Pedagogic toolkits have been promoted as ideal resources for educators to become more engaged with new, challenging areas of teaching (Oliver & Conole, 2000) particularly in the area of digital pedagogies. They typically focus on teachers’ professional learning about designing pedagogy—in the case of our toolkit, designing and implementing effective mobile pedagogies—providing resources and strategies (‘tools’) to support teachers in addressing pedagogical problems in their own teaching contexts. In this way, toolkits can be viewed as bringing “best practice within the reach of all practitioners in a usable format” (p. 36), and a conduit for professional engagement in new pedagogical domains.
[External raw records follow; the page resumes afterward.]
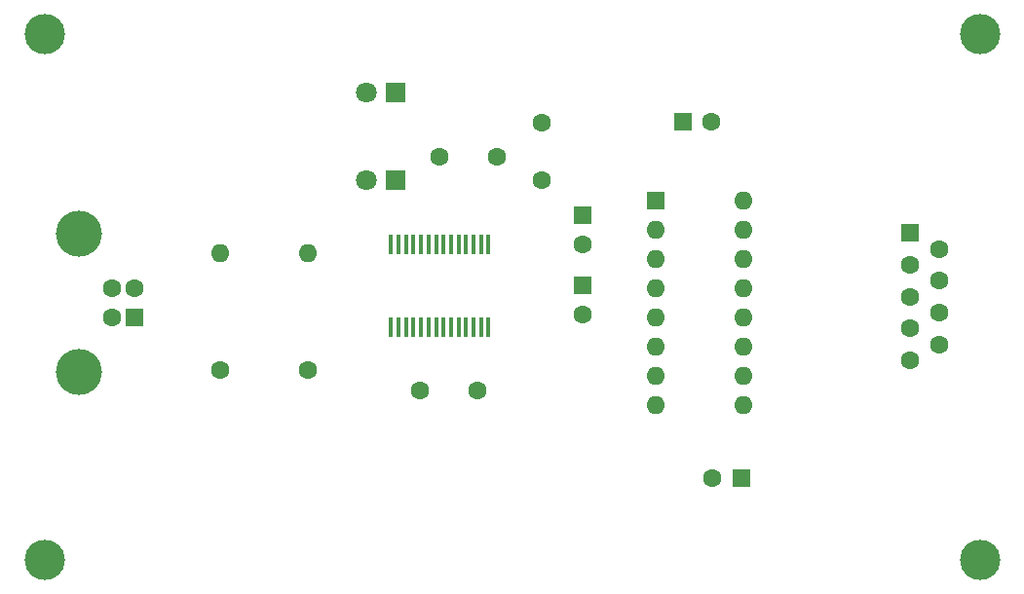
<source format=gbr>
%TF.GenerationSoftware,KiCad,Pcbnew,7.0.1*%
%TF.CreationDate,2023-04-09T16:17:14+09:00*%
%TF.ProjectId,RS232_Converter,52533233-325f-4436-9f6e-766572746572,rev?*%
%TF.SameCoordinates,Original*%
%TF.FileFunction,Soldermask,Top*%
%TF.FilePolarity,Negative*%
%FSLAX46Y46*%
G04 Gerber Fmt 4.6, Leading zero omitted, Abs format (unit mm)*
G04 Created by KiCad (PCBNEW 7.0.1) date 2023-04-09 16:17:14*
%MOMM*%
%LPD*%
G01*
G04 APERTURE LIST*
%ADD10R,1.600000X1.600000*%
%ADD11C,1.600000*%
%ADD12C,3.500000*%
%ADD13R,1.800000X1.800000*%
%ADD14C,1.800000*%
%ADD15C,4.000000*%
%ADD16O,1.600000X1.600000*%
%ADD17R,0.450000X1.750000*%
G04 APERTURE END LIST*
D10*
%TO.C,C4*%
X150919669Y-100640331D03*
D11*
X150919669Y-103140331D03*
%TD*%
D12*
%TO.C,REF\u002A\u002A*%
X185420000Y-78740000D03*
%TD*%
D10*
%TO.C,J2*%
X179329669Y-96050000D03*
D11*
X179329669Y-98820000D03*
X179329669Y-101590000D03*
X179329669Y-104360000D03*
X179329669Y-107130000D03*
X181869669Y-97435000D03*
X181869669Y-100205000D03*
X181869669Y-102975000D03*
X181869669Y-105745000D03*
%TD*%
D10*
%TO.C,C3*%
X150919669Y-94520331D03*
D11*
X150919669Y-97020331D03*
%TD*%
D13*
%TO.C,D1*%
X134620000Y-83820000D03*
D14*
X132080000Y-83820000D03*
%TD*%
D11*
%TO.C,C1*%
X143470000Y-89440331D03*
X138470000Y-89440331D03*
%TD*%
D13*
%TO.C,D3*%
X134620000Y-91440000D03*
D14*
X132080000Y-91440000D03*
%TD*%
D10*
%TO.C,J1*%
X111987169Y-103390331D03*
D11*
X111987169Y-100890331D03*
X109987169Y-100890331D03*
X109987169Y-103390331D03*
D15*
X107127169Y-108140331D03*
X107127169Y-96140331D03*
%TD*%
D11*
%TO.C,R2*%
X119380000Y-107950000D03*
D16*
X119380000Y-97790000D03*
%TD*%
D11*
%TO.C,C7*%
X147320000Y-91440000D03*
X147320000Y-86440000D03*
%TD*%
%TO.C,C2*%
X136719669Y-109760331D03*
X141719669Y-109760331D03*
%TD*%
D10*
%TO.C,C6*%
X159579669Y-86360000D03*
D11*
X162079669Y-86360000D03*
%TD*%
D12*
%TO.C,REF\u002A\u002A*%
X185420000Y-124460000D03*
%TD*%
D10*
%TO.C,C5*%
X164659669Y-117380331D03*
D11*
X162159669Y-117380331D03*
%TD*%
D12*
%TO.C,REF\u002A\u002A*%
X104140000Y-78740000D03*
%TD*%
D10*
%TO.C,U2*%
X157279669Y-93265331D03*
D16*
X157279669Y-95805331D03*
X157279669Y-98345331D03*
X157279669Y-100885331D03*
X157279669Y-103425331D03*
X157279669Y-105965331D03*
X157279669Y-108505331D03*
X157279669Y-111045331D03*
X164899669Y-111045331D03*
X164899669Y-108505331D03*
X164899669Y-105965331D03*
X164899669Y-103425331D03*
X164899669Y-100885331D03*
X164899669Y-98345331D03*
X164899669Y-95805331D03*
X164899669Y-93265331D03*
%TD*%
D12*
%TO.C,REF\u002A\u002A*%
X104140000Y-124460000D03*
%TD*%
D11*
%TO.C,R1*%
X127000000Y-107950000D03*
D16*
X127000000Y-97790000D03*
%TD*%
D17*
%TO.C,U1*%
X134259669Y-104260331D03*
X134909669Y-104260331D03*
X135559669Y-104260331D03*
X136209669Y-104260331D03*
X136859669Y-104260331D03*
X137509669Y-104260331D03*
X138159669Y-104260331D03*
X138809669Y-104260331D03*
X139459669Y-104260331D03*
X140109669Y-104260331D03*
X140759669Y-104260331D03*
X141409669Y-104260331D03*
X142059669Y-104260331D03*
X142709669Y-104260331D03*
X142709669Y-97060331D03*
X142059669Y-97060331D03*
X141409669Y-97060331D03*
X140759669Y-97060331D03*
X140109669Y-97060331D03*
X139459669Y-97060331D03*
X138809669Y-97060331D03*
X138159669Y-97060331D03*
X137509669Y-97060331D03*
X136859669Y-97060331D03*
X136209669Y-97060331D03*
X135559669Y-97060331D03*
X134909669Y-97060331D03*
X134259669Y-97060331D03*
%TD*%
M02*

</source>
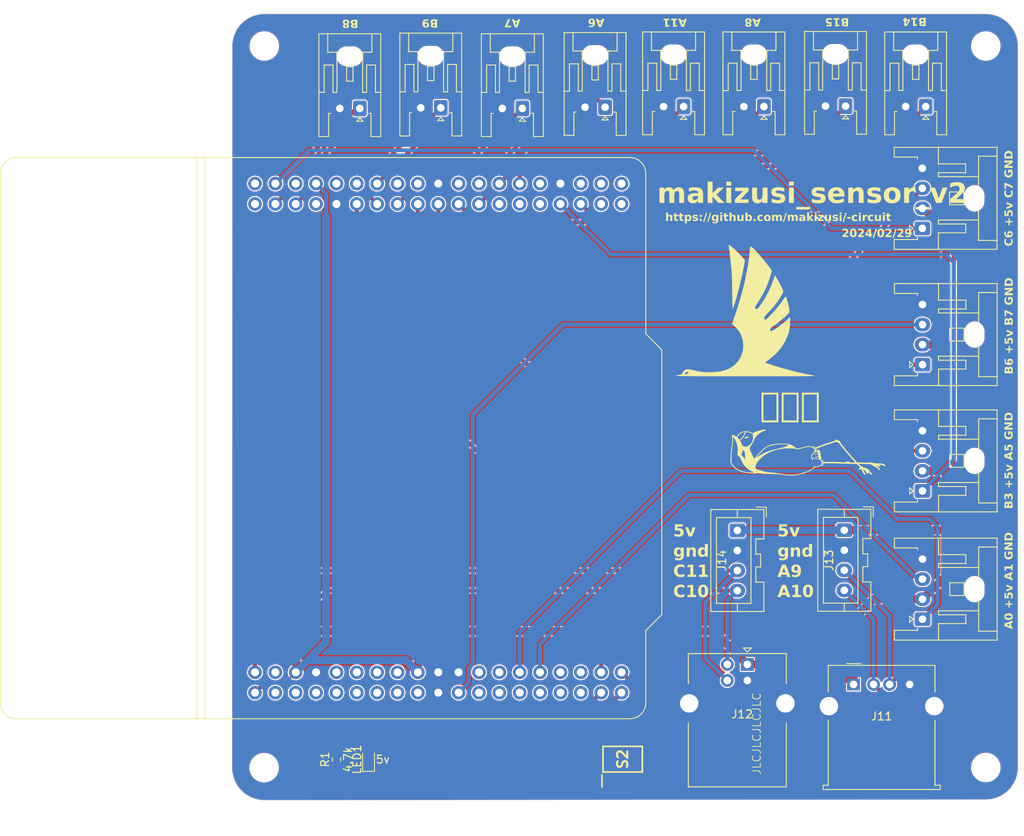
<source format=kicad_pcb>
(kicad_pcb (version 20221018) (generator pcbnew)

  (general
    (thickness 1.6)
  )

  (paper "A4")
  (layers
    (0 "F.Cu" signal)
    (31 "B.Cu" signal)
    (32 "B.Adhes" user "B.Adhesive")
    (33 "F.Adhes" user "F.Adhesive")
    (34 "B.Paste" user)
    (35 "F.Paste" user)
    (36 "B.SilkS" user "B.Silkscreen")
    (37 "F.SilkS" user "F.Silkscreen")
    (38 "B.Mask" user)
    (39 "F.Mask" user)
    (40 "Dwgs.User" user "User.Drawings")
    (41 "Cmts.User" user "User.Comments")
    (42 "Eco1.User" user "User.Eco1")
    (43 "Eco2.User" user "User.Eco2")
    (44 "Edge.Cuts" user)
    (45 "Margin" user)
    (46 "B.CrtYd" user "B.Courtyard")
    (47 "F.CrtYd" user "F.Courtyard")
    (48 "B.Fab" user)
    (49 "F.Fab" user)
    (50 "User.1" user)
    (51 "User.2" user)
    (52 "User.3" user)
    (53 "User.4" user)
    (54 "User.5" user)
    (55 "User.6" user)
    (56 "User.7" user)
    (57 "User.8" user)
    (58 "User.9" user)
  )

  (setup
    (pad_to_mask_clearance 0)
    (pcbplotparams
      (layerselection 0x00010fc_ffffffff)
      (plot_on_all_layers_selection 0x0000000_00000000)
      (disableapertmacros false)
      (usegerberextensions true)
      (usegerberattributes true)
      (usegerberadvancedattributes true)
      (creategerberjobfile false)
      (dashed_line_dash_ratio 12.000000)
      (dashed_line_gap_ratio 3.000000)
      (svgprecision 4)
      (plotframeref false)
      (viasonmask false)
      (mode 1)
      (useauxorigin false)
      (hpglpennumber 1)
      (hpglpenspeed 20)
      (hpglpendiameter 15.000000)
      (dxfpolygonmode true)
      (dxfimperialunits true)
      (dxfusepcbnewfont true)
      (psnegative false)
      (psa4output false)
      (plotreference true)
      (plotvalue true)
      (plotinvisibletext false)
      (sketchpadsonfab false)
      (subtractmaskfromsilk true)
      (outputformat 1)
      (mirror false)
      (drillshape 0)
      (scaleselection 1)
      (outputdirectory "")
    )
  )

  (net 0 "")
  (net 1 "Net-(U1-PC0(PB9))")
  (net 2 "Net-(U1-PC1(PB9))")
  (net 3 "GND")
  (net 4 "Net-(U1-PC2)")
  (net 5 "Net-(U1-PC3)")
  (net 6 "unconnected-(U1-RESET-Pad1)")
  (net 7 "unconnected-(U1-BOOT0-Pad2)")
  (net 8 "unconnected-(U1-IOREF-Pad3)")
  (net 9 "unconnected-(U1-AVDD-Pad4)")
  (net 10 "B6")
  (net 11 "B7")
  (net 12 "B8")
  (net 13 "B9")
  (net 14 "unconnected-(U1-VDD-Pad5)")
  (net 15 "Net-(LED1-A)")
  (net 16 "unconnected-(U1-VBAT-Pad6)")
  (net 17 "C6")
  (net 18 "C7")
  (net 19 "unconnected-(U1-VIN-Pad7)")
  (net 20 "unconnected-(U1-+3V3-Pad11)")
  (net 21 "C10")
  (net 22 "C11")
  (net 23 "unconnected-(U1-PA4-Pad16)")
  (net 24 "unconnected-(U1-PA12(CAN1_TX)-Pad24)")
  (net 25 "unconnected-(U1-PA13(JTCK-SWDIO)-Pad25)")
  (net 26 "+5V")
  (net 27 "unconnected-(U1-PA14(JTCK-SWCLK)-Pad26)")
  (net 28 "A9")
  (net 29 "A10")
  (net 30 "unconnected-(U1-PA15(TIM2_CH1)-Pad27)")
  (net 31 "unconnected-(U1-PD2(UART5_RX)-Pad28)")
  (net 32 "unconnected-(U1-PH0-Pad29)")
  (net 33 "unconnected-(U1-PH1-Pad30)")
  (net 34 "A0")
  (net 35 "A1")
  (net 36 "B15")
  (net 37 "B14")
  (net 38 "unconnected-(U1-(TIM3_CH1{slash}12C3_SDA)PB4-Pad35)")
  (net 39 "A8")
  (net 40 "A11")
  (net 41 "A6")
  (net 42 "unconnected-(U1-(TIM3_CH2{slash}CAN2_RX)PB5-Pad36)")
  (net 43 "unconnected-(U1-(TIM_2CH3{slash}12C2_SCL{slash}USART3_RX)PB10-Pad41)")
  (net 44 "A7")
  (net 45 "B3")
  (net 46 "A5")
  (net 47 "unconnected-(U1-(CAN2_RX)PB12-Pad42)")
  (net 48 "unconnected-(U1-(CAN2_TX)PB13-Pad43)")
  (net 49 "unconnected-(U1-PC4-Pad50)")
  (net 50 "unconnected-(U1-(USART3_RX)PC5-Pad51)")
  (net 51 "unconnected-(U1-(12C2_SDA{slash}UART5_TX)PC12-Pad58)")
  (net 52 "unconnected-(U1-PC13-Pad59)")
  (net 53 "unconnected-(U1-PC14-Pad60)")
  (net 54 "unconnected-(U1-PC15-Pad61)")
  (net 55 "C9")
  (net 56 "C8")
  (net 57 "B2")
  (net 58 "B1")
  (net 59 "B0")
  (net 60 "A3")
  (net 61 "A2")

  (footprint "Connector_JST:JST_XA_S04B-XASK-1_1x04_P2.50mm_Horizontal" (layer "F.Cu") (at 206.1 107.5 90))

  (footprint "Connector_JST:JST_XA_S02B-XASK-1_1x02_P2.50mm_Horizontal" (layer "F.Cu") (at 196.5 43.5 180))

  (footprint "Connector_JST:JST_XA_S02B-XASK-1_1x02_P2.50mm_Horizontal" (layer "F.Cu") (at 166.508153 43.63282 180))

  (footprint "Resistor_SMD:R_0603_1608Metric" (layer "F.Cu") (at 133 125 90))

  (footprint "LED_SMD:LED_0603_1608Metric" (layer "F.Cu") (at 137 125 90))

  (footprint "Connector_USB:USB_A_Molex_67643_Horizontal" (layer "F.Cu") (at 197.5 115.64))

  (footprint (layer "F.Cu") (at 124 36 90))

  (footprint "Connector_JST:JST_XA_B04B-XASK-1_1x04_P2.50mm_Vertical" (layer "F.Cu") (at 183 96.432131 -90))

  (footprint "rogo:turu" (layer "F.Cu") (at 190 85))

  (footprint "Connector_JST:JST_XA_S02B-XASK-1_1x02_P2.50mm_Horizontal" (layer "F.Cu") (at 186.319004 43.55633 180))

  (footprint "Connector_JST:JST_XA_S04B-XASK-1_1x04_P2.50mm_Horizontal" (layer "F.Cu") (at 206.08 58.75 90))

  (footprint "Connector_JST:JST_XA_S02B-XASK-1_1x02_P2.50mm_Horizontal" (layer "F.Cu") (at 135.912244 43.785799 180))

  (footprint "Library:sken" (layer "F.Cu") (at 184.104293 75.444813))

  (footprint (layer "F.Cu") (at 123.974 126.018 90))

  (footprint (layer "F.Cu") (at 214 126 90))

  (footprint "Connector_USB:USB_B_Lumberg_2411_02_Horizontal" (layer "F.Cu") (at 184.25 113.14 -90))

  (footprint "Connector_JST:JST_XA_B04B-XASK-1_1x04_P2.50mm_Vertical" (layer "F.Cu") (at 196.346561 96.397692 -90))

  (footprint "MountingHole:MountingHole_3.2mm_M3" (layer "F.Cu") (at 214 36 90))

  (footprint "MountingHole:MountingHole_3.2mm_M3" (layer "F.Cu") (at 123.974 126.018 90))

  (footprint "Connector_JST:JST_XA_S02B-XASK-1_1x02_P2.50mm_Horizontal" (layer "F.Cu") (at 176.298844 43.55633 180))

  (footprint "MountingHole:MountingHole_3.2mm_M3" (layer "F.Cu") (at 214 126 90))

  (footprint "Connector_JST:JST_XA_S02B-XASK-1_1x02_P2.50mm_Horizontal" (layer "F.Cu") (at 206.5 43.55633 180))

  (footprint "Connector_JST:JST_XA_S02B-XASK-1_1x02_P2.50mm_Horizontal" (layer "F.Cu") (at 156.182034 43.785799 180))

  (footprint "Connector_JST:JST_XA_S04B-XASK-1_1x04_P2.50mm_Horizontal" (layer "F.Cu") (at 206.1 91.5 90))

  (footprint "SamacSys:NE555DR" (layer "F.Cu") (at 168.698086 124.963189 90))

  (footprint "Connector_JST:JST_XA_S02B-XASK-1_1x02_P2.50mm_Horizontal" (layer "F.Cu")
    (tstamp c8ee767d-b5af-4d08-839f-7f99c8c08a9a)
    (at 146.008894 43.70931 180)
    (descr "JST XA series connector, S02B-XASK-1 (http://www.jst-mfg.com/product/pdf/eng/eXA1.pdf), generated with kicad-footprint-generator")
    (tags "connector JST XA horizontal hook")
    (property "Sheetfile" "sensor_v2.kicad_sch")
    (property "Sheetname" "")
    (property "ki_description" "Generic screw terminal, single row, 01x02, script generated (kicad-library-utils/schlib/autogen/connector/)")
    (property "ki_keywords" "screw terminal")
    (path "/1e06949c-01ff-4ee1-a29d-cd565976271b")
    (attr through_hole)
    (fp_text reference "J17" (at 1.25 -4.6) (layer "F.Fab")
        (effects (font (size 1 1) (thickness 0.15)))
      (tstamp 50ed8324-fe2b-4c97-9268-d106f4b61906)
    )
    (fp_text value "LS2" (at 1.25 10.4) (layer "F.Fab")
        (effects (font (size 1 1) (thickness 0.15)))
      (tstamp bc9de227-4c4b-4219-8771-191ed5eb573e)
    )
    (fp_text user "${REFERENCE}" (at 1.25 2.5) (layer "F.Fab")
        (effects (font
... [1978135 chars truncated]
</source>
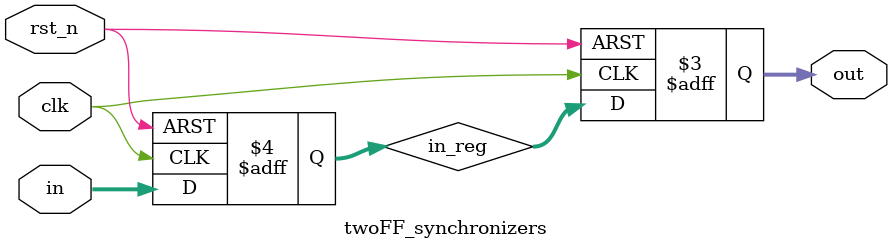
<source format=v>
module twoFF_synchronizers ( in , clk , rst_n  , out );

parameter addr_size_p = 8 ; 

input                       clk , rst_n  ; 
input      [addr_size_p :0] in           ; 

output reg [addr_size_p:0] out           ; 

reg        [addr_size_p:0] in_reg        ; 

always @(posedge clk or negedge rst_n) begin

    if(~rst_n) begin 
        in_reg  <= 0 ; 
        out     <= 0 ; 
    end
    else begin  
        in_reg <= in     ;
        out    <= in_reg ; 
    end 

end

endmodule 

</source>
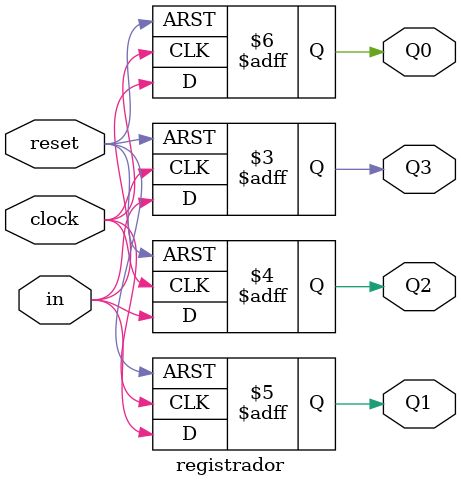
<source format=v>
/*
Nomes: Pedro Augusto, Tulio Horta
Data: 10/11/22
Projeto: registrador
*/

module registrador(Q3,Q2,Q1,Q0,in,reset,clock);
input reset, clock, in;
output reg Q3,Q2,Q1,Q0;

//clock borda de subida
//reset quando for 0

always @ (posedge clock or negedge reset) // todos tem que estar com borda
	begin
		if(reset == 0) // se reset for 0, todos viram 1
			begin
				Q3 = 1'b0;
				Q2 = 1'b0;
				Q1 = 1'b0;
				Q0 = 1'b0;
			end
		else
			begin	
				Q3 = in;
				Q2 = Q3;
				Q1 = Q2;
				Q0 = Q1;
			end
	end

endmodule
</source>
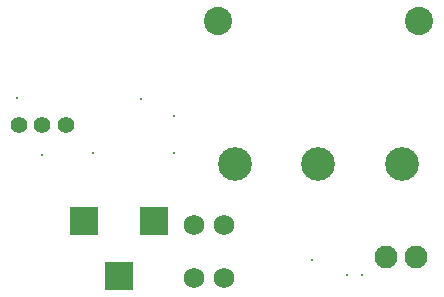
<source format=gbs>
%FSLAX24Y24*%
%MOIN*%
G70*
G01*
G75*
G04 Layer_Color=16711935*
%ADD10R,0.0276X0.0354*%
%ADD11R,0.0512X0.0236*%
%ADD12R,0.0354X0.0276*%
%ADD13R,0.0315X0.0354*%
%ADD14R,0.0217X0.0394*%
%ADD15R,0.0472X0.0551*%
%ADD16R,0.0500X0.0299*%
%ADD17R,0.0217X0.0512*%
%ADD18C,0.0120*%
%ADD19C,0.0140*%
%ADD20C,0.0200*%
%ADD21C,0.0492*%
%ADD22R,0.0866X0.0866*%
%ADD23C,0.0709*%
%ADD24C,0.0630*%
%ADD25C,0.1063*%
%ADD26C,0.0882*%
%ADD27C,0.0400*%
%ADD28C,0.0098*%
%ADD29C,0.0050*%
%ADD30C,0.0079*%
%ADD31C,0.0100*%
%ADD32C,0.0080*%
%ADD33R,0.0336X0.0414*%
%ADD34R,0.0572X0.0296*%
%ADD35R,0.0414X0.0336*%
%ADD36R,0.0375X0.0414*%
%ADD37R,0.0277X0.0454*%
%ADD38R,0.0532X0.0611*%
%ADD39R,0.0560X0.0359*%
%ADD40R,0.0277X0.0572*%
%ADD41C,0.0552*%
%ADD42R,0.0926X0.0926*%
%ADD43C,0.0060*%
%ADD44C,0.0769*%
%ADD45C,0.0690*%
%ADD46C,0.1123*%
%ADD47C,0.0942*%
%ADD48C,0.0100*%
D41*
X2487Y5850D02*
D03*
X1700D02*
D03*
X913D02*
D03*
D42*
X5431Y2650D02*
D03*
X3069D02*
D03*
X4250Y800D02*
D03*
D43*
X14150Y450D02*
D03*
X13150D02*
D03*
D44*
X14150Y1450D02*
D03*
X13150D02*
D03*
D45*
X7750Y2500D02*
D03*
X6750D02*
D03*
Y750D02*
D03*
X7750D02*
D03*
D46*
X8128Y4544D02*
D03*
X13672D02*
D03*
X10900D02*
D03*
D47*
X7538Y9304D02*
D03*
X14262D02*
D03*
D48*
X3400Y4900D02*
D03*
X10700Y1350D02*
D03*
X12350Y850D02*
D03*
X11850D02*
D03*
X846Y6746D02*
D03*
X1700Y4850D02*
D03*
X6100Y4900D02*
D03*
Y6150D02*
D03*
X5000Y6700D02*
D03*
M02*

</source>
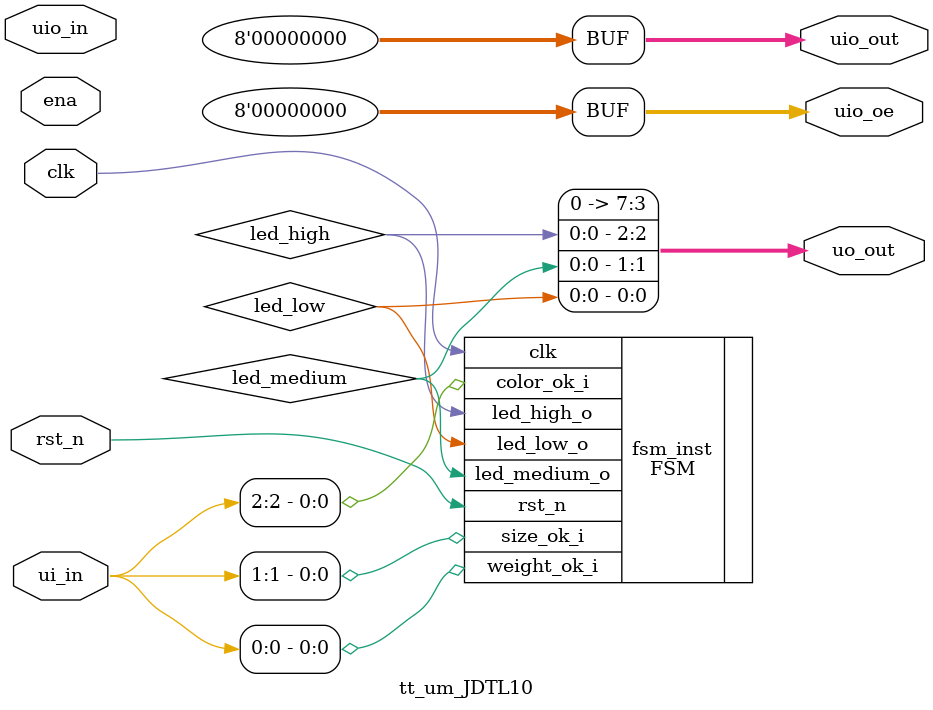
<source format=v>
module tt_um_JDTL10 (
    input  wire [7:0] ui_in,
    output wire [7:0] uo_out,
    input  wire [7:0] uio_in,
    output wire [7:0] uio_out,
    output wire [7:0] uio_oe,
    input  wire clk,
    input  wire rst_n,
    input  wire ena
);

    // Señales internas de salida
    wire led_low, led_medium, led_high;

    // Instancia del módulo FSM
    FSM fsm_inst (
        .clk(clk),
        .rst_n(rst_n),
        .weight_ok_i(ui_in[0]),
        .size_ok_i(ui_in[1]),
        .color_ok_i(ui_in[2]),
        .led_low_o(led_low),
        .led_medium_o(led_medium),
        .led_high_o(led_high)
    );

    // Salidas asignadas a los bits bajos de uo_out
    assign uo_out[0] = led_low;
    assign uo_out[1] = led_medium;
    assign uo_out[2] = led_high;
    assign uo_out[7:3] = 5'b00000; // No usados

    // Pines bidireccionales no utilizados
    assign uio_out = 8'b00000000;
    assign uio_oe  = 8'b00000000;

endmodule


</source>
Toolkits assume a ‘just-in-time’ approach and generally promote flexible engagement by the user, in contrast to more traditional, linear-structured manuals or cookbooks, and also distinct from more prescriptive, scaffolded digital templates and wizards that incorporate a ‘just-in-case’ approach (Conole & Oliver, 2002). However, toolkits are more open-ended and adaptable than this type of template approach (Conole & Fill, 2005), providing support to teachers beyond surface-level guidance.

The core element of educator toolkits is the theoretical underpinning. Hence, use of a pedagogic toolkit aims to support educators making theoretically-informed decisions about appropriate pedagogies. Any ‘claims’ in a pedagogic toolkit for teachers, such as claims of ‘best practice’ or ‘good learning’, can therefore be interpreted through the lens of the toolkit’s underpinning theory. Apart from this foundational theoretical overview, other toolkit elements include strategies and mediating tools for the user to engage with the espoused theory.